Two identical conducting spheres having charges of opposite sign attract each other with a force of 0.108N when separated by 50.0cm. The spheres are suddenly connected by a thin conducting wire which is then removed and thereafter the spheres repels each other with a force of 0.0360 N. What were the initial charges on the spheres?

Answer 1

3 μC, -1 μC or -3 μC, 1 μC

Step-by-step explanation:

As you can see in the image, let initial charges on two identical spheres be Q and q respectively (we are not considering the sign of q to be negative, value of q will be negative after solving)

initially,

`-0.108 = (KQq)/(r^2)` …. (1)

where r = 0.5 meter (given in question),

after connecting a thin wire, both spheres tend to achieve the same potential conserving the total charge as initial, so after connecting a thin wire potential of both spheres become equal.

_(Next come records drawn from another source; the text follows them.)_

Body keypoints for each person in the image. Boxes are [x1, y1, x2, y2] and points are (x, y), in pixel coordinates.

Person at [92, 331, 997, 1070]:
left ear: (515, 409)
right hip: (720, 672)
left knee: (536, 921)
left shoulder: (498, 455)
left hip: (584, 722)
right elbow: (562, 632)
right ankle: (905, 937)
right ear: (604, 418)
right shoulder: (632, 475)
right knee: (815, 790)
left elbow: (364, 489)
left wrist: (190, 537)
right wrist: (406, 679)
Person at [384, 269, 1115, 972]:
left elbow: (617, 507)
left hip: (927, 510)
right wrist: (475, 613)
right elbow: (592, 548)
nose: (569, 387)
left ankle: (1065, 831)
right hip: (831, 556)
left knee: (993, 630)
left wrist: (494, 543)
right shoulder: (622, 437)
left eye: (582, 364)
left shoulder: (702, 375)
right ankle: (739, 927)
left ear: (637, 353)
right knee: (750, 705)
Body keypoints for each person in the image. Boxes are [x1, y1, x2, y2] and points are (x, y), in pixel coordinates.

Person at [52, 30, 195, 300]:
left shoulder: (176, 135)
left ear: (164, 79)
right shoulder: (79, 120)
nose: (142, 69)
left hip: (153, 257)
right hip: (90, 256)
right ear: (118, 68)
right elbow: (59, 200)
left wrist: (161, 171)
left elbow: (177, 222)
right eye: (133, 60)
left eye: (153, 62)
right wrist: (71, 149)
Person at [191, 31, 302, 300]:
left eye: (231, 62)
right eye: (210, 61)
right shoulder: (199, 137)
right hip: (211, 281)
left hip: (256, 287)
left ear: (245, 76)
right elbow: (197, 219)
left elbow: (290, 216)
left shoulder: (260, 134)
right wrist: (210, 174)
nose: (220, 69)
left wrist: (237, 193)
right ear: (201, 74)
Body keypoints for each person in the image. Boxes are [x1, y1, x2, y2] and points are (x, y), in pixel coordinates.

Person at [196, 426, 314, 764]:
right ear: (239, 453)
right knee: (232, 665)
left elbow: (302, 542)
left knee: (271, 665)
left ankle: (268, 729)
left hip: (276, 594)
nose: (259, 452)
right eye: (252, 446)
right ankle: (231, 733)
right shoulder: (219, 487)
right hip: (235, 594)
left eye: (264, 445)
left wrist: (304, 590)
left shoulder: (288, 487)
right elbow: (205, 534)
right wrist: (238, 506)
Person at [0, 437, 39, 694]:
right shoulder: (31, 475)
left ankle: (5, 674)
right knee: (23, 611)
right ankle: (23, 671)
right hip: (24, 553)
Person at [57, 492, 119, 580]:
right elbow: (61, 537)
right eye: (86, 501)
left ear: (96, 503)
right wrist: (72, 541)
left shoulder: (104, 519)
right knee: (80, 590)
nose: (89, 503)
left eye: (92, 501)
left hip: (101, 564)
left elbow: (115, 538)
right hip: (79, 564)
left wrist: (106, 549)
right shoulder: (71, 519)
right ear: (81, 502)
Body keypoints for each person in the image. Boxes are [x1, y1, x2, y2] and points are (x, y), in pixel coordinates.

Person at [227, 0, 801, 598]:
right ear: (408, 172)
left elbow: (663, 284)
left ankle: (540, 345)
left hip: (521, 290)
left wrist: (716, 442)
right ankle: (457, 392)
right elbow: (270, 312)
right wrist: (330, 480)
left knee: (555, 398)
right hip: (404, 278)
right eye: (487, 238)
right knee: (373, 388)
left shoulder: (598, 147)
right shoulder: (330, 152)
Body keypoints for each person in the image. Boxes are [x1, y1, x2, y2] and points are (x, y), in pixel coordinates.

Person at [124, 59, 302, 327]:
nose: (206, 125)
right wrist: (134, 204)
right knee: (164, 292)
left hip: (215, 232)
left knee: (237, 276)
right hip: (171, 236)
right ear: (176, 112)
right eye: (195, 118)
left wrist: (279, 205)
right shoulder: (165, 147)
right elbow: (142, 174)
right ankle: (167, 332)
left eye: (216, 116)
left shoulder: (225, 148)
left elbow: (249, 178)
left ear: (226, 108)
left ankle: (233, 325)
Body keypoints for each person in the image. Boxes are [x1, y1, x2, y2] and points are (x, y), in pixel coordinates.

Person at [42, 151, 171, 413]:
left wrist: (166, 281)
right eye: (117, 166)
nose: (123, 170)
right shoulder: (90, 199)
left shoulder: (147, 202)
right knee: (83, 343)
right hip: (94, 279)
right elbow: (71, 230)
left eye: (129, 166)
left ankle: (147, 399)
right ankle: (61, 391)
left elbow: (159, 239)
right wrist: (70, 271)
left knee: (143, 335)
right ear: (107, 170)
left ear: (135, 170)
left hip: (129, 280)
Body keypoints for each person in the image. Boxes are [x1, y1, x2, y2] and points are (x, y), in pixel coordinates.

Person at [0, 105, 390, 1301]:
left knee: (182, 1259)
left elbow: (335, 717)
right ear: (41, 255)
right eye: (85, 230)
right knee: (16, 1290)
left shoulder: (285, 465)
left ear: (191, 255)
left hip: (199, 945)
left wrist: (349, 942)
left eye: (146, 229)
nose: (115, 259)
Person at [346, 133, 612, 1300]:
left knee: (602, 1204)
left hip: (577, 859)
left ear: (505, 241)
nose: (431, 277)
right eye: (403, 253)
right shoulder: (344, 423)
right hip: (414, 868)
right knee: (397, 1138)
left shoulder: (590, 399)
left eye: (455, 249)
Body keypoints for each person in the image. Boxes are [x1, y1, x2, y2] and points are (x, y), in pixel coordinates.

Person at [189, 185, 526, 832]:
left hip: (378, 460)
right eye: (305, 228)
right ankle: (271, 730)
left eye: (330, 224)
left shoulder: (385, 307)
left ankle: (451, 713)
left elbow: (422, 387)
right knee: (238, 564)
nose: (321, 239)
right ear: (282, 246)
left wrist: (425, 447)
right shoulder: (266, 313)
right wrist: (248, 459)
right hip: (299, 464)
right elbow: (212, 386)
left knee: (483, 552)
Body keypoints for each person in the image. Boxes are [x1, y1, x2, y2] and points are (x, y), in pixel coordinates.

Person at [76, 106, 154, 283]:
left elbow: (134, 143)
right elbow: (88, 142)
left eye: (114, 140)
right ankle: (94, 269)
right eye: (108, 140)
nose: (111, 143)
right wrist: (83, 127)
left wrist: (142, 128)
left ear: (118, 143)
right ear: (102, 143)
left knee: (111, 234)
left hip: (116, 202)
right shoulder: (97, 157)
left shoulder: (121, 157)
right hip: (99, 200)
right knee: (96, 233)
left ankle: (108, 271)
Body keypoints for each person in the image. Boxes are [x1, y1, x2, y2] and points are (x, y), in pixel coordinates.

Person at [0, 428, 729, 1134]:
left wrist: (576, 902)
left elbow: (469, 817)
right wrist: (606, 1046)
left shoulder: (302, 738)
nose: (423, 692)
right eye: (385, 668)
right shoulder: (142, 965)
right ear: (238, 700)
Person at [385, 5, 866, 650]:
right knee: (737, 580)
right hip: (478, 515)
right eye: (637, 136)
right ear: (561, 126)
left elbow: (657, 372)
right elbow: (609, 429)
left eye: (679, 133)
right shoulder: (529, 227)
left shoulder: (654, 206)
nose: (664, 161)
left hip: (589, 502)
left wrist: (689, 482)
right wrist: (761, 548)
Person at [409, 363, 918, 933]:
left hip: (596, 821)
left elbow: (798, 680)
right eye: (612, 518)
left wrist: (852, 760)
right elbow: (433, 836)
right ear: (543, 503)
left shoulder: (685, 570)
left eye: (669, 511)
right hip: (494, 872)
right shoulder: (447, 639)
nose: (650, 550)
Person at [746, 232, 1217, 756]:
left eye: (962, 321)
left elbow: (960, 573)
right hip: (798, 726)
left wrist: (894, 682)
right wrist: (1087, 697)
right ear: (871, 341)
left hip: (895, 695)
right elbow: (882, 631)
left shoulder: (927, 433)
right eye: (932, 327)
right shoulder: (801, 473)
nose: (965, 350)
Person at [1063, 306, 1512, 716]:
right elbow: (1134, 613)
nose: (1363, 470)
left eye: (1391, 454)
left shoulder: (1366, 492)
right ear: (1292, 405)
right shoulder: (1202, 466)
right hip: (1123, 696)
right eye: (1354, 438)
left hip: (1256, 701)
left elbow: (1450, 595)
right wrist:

let q1 be the final charge on sphere 1 and q2 be the final charge on sphere 2,

`(Kq_1)/(r) = (Kq_2)/(r)\\\\q_1 = q_2\\`... (2)

also, charge is conserved so total charge remains the same,

`Q + q = q1 + q2` … (3)

if you solve equation 2 and 3, you will get the the final charges,

`q_1 = q_2 = (Q + q)/(2)`

now after connecting the spheres the force equation becomes,

`0.0360 = (K\left((Q + q)/(2)\right)^2)/(r^2)` … (4)

divide the equation 2 by 4, after some simplification we get the below quadratic equation

`3Q^2 + 10Qq + 3q^2 = 0`

divide the whole equation by
`q^2`,

`3\left((Q)/(q)\right)^2 + 10(Q)/(q) + 3 = 0`

now this is a quadratic equation, after solving we get

`Q = -3q`

(other solution also works, considering magnitude of charge on Q is more)

now substitute
`Q = -3q` in equation 2 and solve for q

q = 1 μC

Q = -3 μC

(you may consider Q = 3 μC and q = -1 μC)

Hopefully this answer will help you figure out the solution